* WORK INSTRUCTION: Somewhere below is a line with "showcase their allegiance to the club." and, later, a line with "Understanding your results"; repeat those two lines and all the lines between them, exactly as they are.

[[ MATERIAL SHOWN, beginning ]]

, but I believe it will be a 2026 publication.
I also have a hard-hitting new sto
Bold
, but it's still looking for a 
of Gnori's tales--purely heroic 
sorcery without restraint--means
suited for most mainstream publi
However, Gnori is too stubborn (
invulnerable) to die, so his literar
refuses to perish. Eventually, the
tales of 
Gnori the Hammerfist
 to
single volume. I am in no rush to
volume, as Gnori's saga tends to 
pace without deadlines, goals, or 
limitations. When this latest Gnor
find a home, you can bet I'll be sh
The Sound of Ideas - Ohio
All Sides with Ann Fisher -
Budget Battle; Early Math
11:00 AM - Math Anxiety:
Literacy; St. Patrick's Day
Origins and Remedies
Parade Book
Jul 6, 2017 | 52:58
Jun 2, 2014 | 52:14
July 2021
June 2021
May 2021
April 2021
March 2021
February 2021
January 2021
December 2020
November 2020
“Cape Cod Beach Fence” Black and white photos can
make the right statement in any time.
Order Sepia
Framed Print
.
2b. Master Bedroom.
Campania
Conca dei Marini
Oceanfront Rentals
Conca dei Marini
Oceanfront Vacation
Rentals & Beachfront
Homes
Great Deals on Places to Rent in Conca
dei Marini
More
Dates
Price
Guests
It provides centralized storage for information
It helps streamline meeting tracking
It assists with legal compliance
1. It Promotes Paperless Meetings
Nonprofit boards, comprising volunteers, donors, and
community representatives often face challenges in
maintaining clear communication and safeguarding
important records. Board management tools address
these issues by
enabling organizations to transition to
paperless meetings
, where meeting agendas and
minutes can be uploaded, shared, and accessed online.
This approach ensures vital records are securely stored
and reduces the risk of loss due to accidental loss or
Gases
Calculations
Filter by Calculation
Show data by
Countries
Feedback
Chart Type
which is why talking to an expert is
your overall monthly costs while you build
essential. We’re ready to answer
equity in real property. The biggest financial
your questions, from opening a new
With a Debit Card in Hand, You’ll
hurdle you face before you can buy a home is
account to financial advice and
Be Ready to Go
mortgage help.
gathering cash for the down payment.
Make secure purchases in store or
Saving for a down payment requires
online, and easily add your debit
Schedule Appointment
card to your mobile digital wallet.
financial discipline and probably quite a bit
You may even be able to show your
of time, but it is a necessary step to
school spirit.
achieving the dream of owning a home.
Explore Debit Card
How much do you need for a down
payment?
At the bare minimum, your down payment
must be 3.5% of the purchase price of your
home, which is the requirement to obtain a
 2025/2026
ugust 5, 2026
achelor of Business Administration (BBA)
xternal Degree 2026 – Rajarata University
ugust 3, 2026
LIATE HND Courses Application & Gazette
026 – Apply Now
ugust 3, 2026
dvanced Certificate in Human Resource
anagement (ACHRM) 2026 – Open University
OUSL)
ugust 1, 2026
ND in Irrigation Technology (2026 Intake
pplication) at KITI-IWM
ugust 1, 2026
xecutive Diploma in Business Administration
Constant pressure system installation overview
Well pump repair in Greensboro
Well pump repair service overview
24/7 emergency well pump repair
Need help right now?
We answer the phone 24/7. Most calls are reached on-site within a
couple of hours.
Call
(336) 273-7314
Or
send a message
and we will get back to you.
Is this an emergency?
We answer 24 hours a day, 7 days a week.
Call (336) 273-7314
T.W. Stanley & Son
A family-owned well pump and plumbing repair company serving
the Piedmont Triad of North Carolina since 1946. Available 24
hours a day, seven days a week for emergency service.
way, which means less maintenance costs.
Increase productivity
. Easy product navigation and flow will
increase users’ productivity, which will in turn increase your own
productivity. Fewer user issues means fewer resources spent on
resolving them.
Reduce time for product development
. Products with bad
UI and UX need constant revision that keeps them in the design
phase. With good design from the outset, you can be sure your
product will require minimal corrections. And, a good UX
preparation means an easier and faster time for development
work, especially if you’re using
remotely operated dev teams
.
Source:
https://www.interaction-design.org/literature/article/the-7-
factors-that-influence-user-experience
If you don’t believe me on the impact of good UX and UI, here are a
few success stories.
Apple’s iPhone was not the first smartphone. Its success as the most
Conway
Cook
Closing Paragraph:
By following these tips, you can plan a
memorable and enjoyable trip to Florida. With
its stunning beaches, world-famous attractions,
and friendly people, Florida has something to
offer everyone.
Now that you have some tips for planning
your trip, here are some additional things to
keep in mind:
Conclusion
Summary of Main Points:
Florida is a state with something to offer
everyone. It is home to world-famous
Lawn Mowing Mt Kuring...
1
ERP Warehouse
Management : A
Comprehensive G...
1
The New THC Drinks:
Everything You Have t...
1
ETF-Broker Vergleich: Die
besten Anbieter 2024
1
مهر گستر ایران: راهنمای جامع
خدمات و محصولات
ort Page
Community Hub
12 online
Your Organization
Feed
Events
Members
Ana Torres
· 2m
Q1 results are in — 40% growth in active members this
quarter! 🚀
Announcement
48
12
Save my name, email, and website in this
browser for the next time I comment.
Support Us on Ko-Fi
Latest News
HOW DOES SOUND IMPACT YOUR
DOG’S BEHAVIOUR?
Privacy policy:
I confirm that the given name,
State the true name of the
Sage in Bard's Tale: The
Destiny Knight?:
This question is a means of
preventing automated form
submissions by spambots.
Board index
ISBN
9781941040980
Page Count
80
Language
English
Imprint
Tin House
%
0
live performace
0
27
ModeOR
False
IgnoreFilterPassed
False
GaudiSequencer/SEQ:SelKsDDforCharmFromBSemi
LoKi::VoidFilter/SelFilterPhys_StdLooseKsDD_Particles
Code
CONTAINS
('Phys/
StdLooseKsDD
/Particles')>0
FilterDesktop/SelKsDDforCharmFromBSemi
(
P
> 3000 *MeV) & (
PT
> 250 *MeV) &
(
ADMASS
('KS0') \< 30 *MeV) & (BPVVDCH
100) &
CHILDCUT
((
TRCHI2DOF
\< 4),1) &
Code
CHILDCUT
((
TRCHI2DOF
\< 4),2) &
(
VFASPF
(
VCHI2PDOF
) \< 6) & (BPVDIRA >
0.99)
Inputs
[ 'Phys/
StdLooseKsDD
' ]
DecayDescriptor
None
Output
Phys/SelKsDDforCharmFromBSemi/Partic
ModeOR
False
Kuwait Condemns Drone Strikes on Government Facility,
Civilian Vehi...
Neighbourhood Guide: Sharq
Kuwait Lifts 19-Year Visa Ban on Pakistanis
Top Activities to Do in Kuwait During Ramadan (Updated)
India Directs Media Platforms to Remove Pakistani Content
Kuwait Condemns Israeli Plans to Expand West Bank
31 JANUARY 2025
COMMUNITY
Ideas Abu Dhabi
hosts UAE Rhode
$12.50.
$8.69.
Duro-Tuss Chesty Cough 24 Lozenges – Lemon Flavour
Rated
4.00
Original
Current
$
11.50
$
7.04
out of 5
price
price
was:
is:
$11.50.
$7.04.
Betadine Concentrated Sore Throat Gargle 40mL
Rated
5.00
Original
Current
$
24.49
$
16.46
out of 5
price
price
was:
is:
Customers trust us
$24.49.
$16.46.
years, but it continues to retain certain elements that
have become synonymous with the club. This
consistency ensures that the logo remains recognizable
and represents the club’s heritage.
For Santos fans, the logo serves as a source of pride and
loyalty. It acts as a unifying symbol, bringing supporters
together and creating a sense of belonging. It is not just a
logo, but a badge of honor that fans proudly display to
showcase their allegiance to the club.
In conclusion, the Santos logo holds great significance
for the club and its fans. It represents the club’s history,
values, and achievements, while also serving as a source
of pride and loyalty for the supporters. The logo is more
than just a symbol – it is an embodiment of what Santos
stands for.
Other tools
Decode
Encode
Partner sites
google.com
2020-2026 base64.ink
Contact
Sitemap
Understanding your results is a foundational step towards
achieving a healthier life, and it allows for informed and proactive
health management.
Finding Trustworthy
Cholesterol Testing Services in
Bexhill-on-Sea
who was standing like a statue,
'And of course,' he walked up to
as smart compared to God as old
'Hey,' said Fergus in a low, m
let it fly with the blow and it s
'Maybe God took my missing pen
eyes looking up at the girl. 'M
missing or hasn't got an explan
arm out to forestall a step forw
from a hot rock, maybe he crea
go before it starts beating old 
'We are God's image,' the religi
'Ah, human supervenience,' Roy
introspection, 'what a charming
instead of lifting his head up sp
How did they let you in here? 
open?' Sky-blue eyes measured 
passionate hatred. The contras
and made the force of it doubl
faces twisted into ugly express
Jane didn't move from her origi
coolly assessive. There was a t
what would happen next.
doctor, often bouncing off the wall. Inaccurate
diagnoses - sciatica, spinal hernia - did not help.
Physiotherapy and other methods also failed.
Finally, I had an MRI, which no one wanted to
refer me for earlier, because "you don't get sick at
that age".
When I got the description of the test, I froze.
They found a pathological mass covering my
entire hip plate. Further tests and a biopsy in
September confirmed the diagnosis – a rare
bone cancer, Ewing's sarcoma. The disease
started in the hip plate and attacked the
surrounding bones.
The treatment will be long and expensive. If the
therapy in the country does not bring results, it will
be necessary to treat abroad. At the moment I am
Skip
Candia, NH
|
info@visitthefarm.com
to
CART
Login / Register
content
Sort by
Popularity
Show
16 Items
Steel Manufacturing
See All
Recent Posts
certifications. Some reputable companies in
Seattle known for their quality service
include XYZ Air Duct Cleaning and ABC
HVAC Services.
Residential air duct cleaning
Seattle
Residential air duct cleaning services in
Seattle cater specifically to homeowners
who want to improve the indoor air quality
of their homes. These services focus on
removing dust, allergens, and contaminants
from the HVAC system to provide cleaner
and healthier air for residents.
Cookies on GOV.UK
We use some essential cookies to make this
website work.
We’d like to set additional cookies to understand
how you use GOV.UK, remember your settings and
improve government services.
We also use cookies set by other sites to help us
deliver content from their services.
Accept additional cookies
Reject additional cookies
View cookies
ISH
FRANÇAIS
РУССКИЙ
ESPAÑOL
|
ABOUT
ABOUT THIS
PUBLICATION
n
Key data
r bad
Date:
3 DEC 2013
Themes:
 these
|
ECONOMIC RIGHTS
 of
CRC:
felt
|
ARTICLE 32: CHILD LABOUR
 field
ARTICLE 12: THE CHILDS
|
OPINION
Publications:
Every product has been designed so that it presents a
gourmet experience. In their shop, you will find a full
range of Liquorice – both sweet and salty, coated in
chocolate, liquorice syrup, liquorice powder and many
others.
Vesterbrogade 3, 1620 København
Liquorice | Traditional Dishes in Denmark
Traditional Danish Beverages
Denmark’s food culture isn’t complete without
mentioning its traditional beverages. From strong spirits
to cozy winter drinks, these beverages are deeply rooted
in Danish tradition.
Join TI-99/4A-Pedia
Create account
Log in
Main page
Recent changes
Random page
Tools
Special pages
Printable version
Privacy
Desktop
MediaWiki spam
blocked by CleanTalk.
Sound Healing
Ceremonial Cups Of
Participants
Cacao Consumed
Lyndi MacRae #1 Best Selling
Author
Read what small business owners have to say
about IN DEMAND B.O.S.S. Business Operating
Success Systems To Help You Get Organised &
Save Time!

[[ MATERIAL SHOWN, end ]]

* SOLUTION FOR THIS EXERCISE:
showcase their allegiance to the club.
In conclusion, the Santos logo holds great significance
for the club and its fans. It represents the club’s history,
values, and achievements, while also serving as a source
of pride and loyalty for the supporters. The logo is more
than just a symbol – it is an embodiment of what Santos
stands for.
Other tools
Decode
Encode
Partner sites
google.com
2020-2026 base64.ink
Contact
Sitemap
Understanding your results is a foundational step towards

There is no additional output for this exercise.